Intanto, Lucrezia non si negava nulla. Shopping? Certo. Serate con le amiche? Sempre. Ma se le chiedevo di venire con me a trovare un cugino o al compleanno di un’amica di mia madre, scoppiavano litigi. Se insistevo, dormivo per terra, sul materasso. Senza una parola.

Cominciò ad accusarmi di “dare troppi soldi a mia madre”.

«Hai sposato me o tua madre? Smettila di darle i soldi! È vecchia, che se ne stia tranquilla!», sbottò una sera a cena.

La guardai e non la riconobbi più. Dov’era la ragazza dolce e allegra con cui andavo al cinema e bevevo caffè tra una lezione e l’altra? Al suo posto c’era una donna fredda e calcolatrice, per cui tutto si misurava in vantaggi e svantaggi.

Quando le spiegai che mia madre era malata, che aveva bisogno di medicine, che senza il mio aiuto non ce l’avrebbe fatta — Lucrezia si alzò e disse:

«Scegli: o me, o che se la sbrighi da sola. Me ne vado, e non mi pentirò».

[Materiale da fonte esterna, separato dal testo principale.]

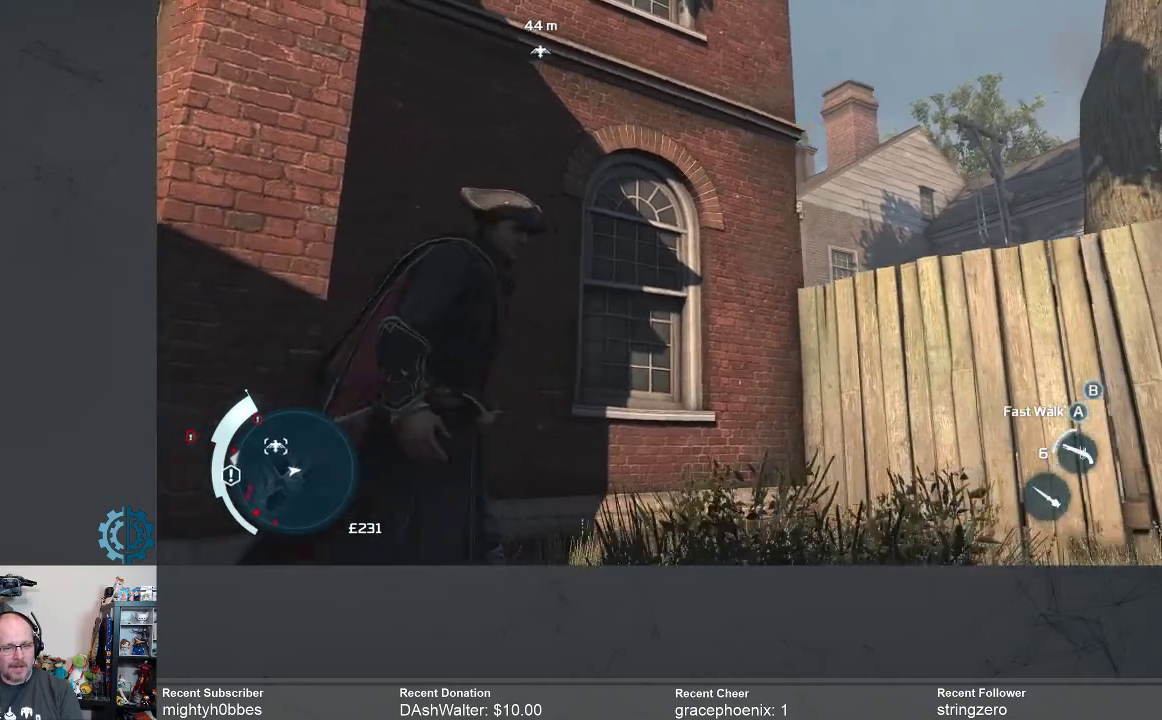
{"buttons": ["A", "R2"], "left_stick": "up-right", "right_stick": "center", "events": [[33, "left_stick", "up-right"], [167, "right_stick", "center"], [333, "R2", "down"], [400, "A", "down"]]}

Rimasi in silenzio. Quella notte non dormii. La mattina dopo, portai a mia madre la spesa, mi sedetti sulla panchina vicino a casa sua e piansi per la prima volta in vita mia. Quel giorno presi la mia decisione. Non avrei mai scelto tra mia moglie e mia madre. Perché se una donna obbliga un uomo a una scelta del genere, ha già perso.

Presentai io le carte per il divorzio. Senza scene, senza litigi. Raccolsi le mie cose e me ne andai. In quell’appartamento che mia madre ci aveva dato “per la felicità”. Lucrezia tornò dai suoi genitori. La macchina, le amiche, le serate — tutto le rimase.

E io? Io ho di nuovo mia madre. Ho calore. Ho pace. Non rimpiango nulla. Per troppo tempo ho chiuso gli occhi. Per troppo tempo ho taciuto. Ora — neanche un minuto in più con chi considera un peso l’amore per una madre.

A volte bisogna perdere qualcosa per ritrovare ciò che conta davvero.